Despite, let us say, the marginal popularity and success of delayed and retarded action systems during the first half of the 20th century, one particular company became a strong proponent of this system during the second half of the same era. Here we speak about the famous German company that became commercially successful especially due to their delayed (retarded) blowback weapons of many types. As you can rightfully guess, this company is called Heckler und Koch and we are speaking about the roller-delayed system. The origins of this system can be traced back to two parallel German developments dated to the 1944-45 era. One was the experimental MG.42(V) / MG.45 universal machine gun by Grossfuss, and another the great 06(H) / Stg.45(M) assault rifle by Mauser. Both systems started as roller-locked actions based on the highly successful MG.42 machine gun. In both cases it was found that with careful redesign, rigid locking can be replaced with a self-opening system in which rollers act as a means of retarding the bolt head, at the same time accelerating the heavier bolt body, by riding inclined surfaces in the barrel extension. This system was refined during the 1950s by German engineers who emigrated to Spain after the end of WW2. There it was first successfully used in the CETME Mod.B automatic rifle, which was later licensed to H&K in Germany and in modified form, adopted by the German army as the 7.62×51 G3 rifle in 1959. Inherent extraction issues typical to delayed / retarded blowback systems were solved here by using a so-called “fluted chamber” that allowed some of the powder gases from the bore to flow rearward through the flutes and thus provide some compensating pressure from outside of the cartridge case, decreasing the friction during the initial, high pressure stages of blowback.

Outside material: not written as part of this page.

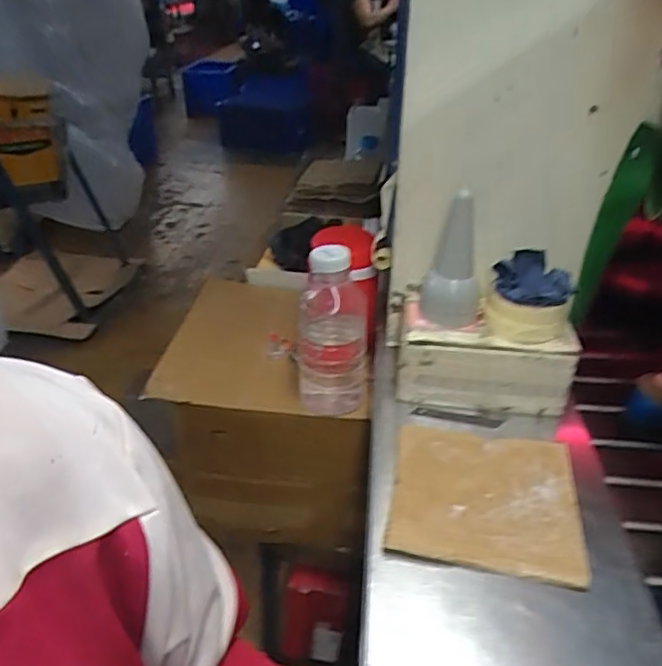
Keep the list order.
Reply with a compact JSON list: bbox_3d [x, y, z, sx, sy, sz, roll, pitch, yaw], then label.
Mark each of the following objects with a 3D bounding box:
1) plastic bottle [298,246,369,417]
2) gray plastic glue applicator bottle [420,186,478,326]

Starting with this rifle, HK engineers then developed a broad family of small arms, all utilising this same roller-delayed (retarded) system. This family initially included the G3 as the parent weapon, plus HK 11 light machine gun and HK 21 universal machine gun (all chambered for 7.62×51 NATO ammunition), as well as the smaller HK P9s pistol (in 9×19 and .45) and one of the most successful submachine guns of the post-WW2 era, the HK MP5 (in 9×19, and, later on, in .40SW and 10mm Auto). The second generation of roller delayed systems included 5.56mm weapons such as the HK 33 and G41 rifles, HK 13 and HK 23 light machine guns, as well as the HK 7.62mm PSG-1 sniper rifle. The G3 rifle met with significant international success, being adopted by at least 30 militaries worldwide and produced under license in several countries (including Turkey, Pakistan and Iran). The MP5 became an international hit, being adopted by God only knows how many militaries and law enforcement organizations around the world. Incidentally, today HK MP5 remains the only mass-produced delayed (retarded) blowback weapon, despite the fact that similar results with 9×19 ammunition can be easily obtained with simpler and cheaper “simple” blowback weapons. Similar roller-delayed actions were also used in a small number of other weapons, such as the US-made Calico submachine guns or more recent SRM 1216 semi-automatic shotguns (also of US production). However, no other weapon with a similar action could compete with the MP5 in terms of popularity and success.
Notably less successful was another German design of a type of retarded blowback action, which used the pressure of powder gases to slow down the initial opening of the breech block. First used in 1945 in the experimental VG.1-5 semi-automatic carbine by Rheinmetall, it was later employed in the Austrian made Steyr GB-18 pistol and in the German made HK P7 pistol (in modified form). In the case of the Rheinmetall rifle and Steyr pistol, powder gases were fed from the bore (via dual ports) into the sliding cylinder fitted around the barrel; there they expanded, acting against the annular forward end of the cylinder, which in turn was connected to the breechblock. In the HK P7 pistol, the gas cylinder was located below the barrel, but in all cases the gas-retarded system was prone to rapid overheating and the clogging of gas powder residue.
Overall, we must conclude that delayed / retarded blowback systems never found great popularity. For low-powered pistol-caliber weapons its advantages are often too marginal to warrant the additional expenditures necessary compared to simple blowback weapons. In more powerful weapons firing intermediate or full power rifle ammunition, the relative simplicity of the unlocked breech system is offset by decreased reliability and inherent sensitivity to extraction issues and cartridge case materials. One good example of the latter issue is modern composite (polymer / metal) case ammunition, which works reasonably well in locked breech designs but causes dismal results in delayed blowback actions with fluted chambers.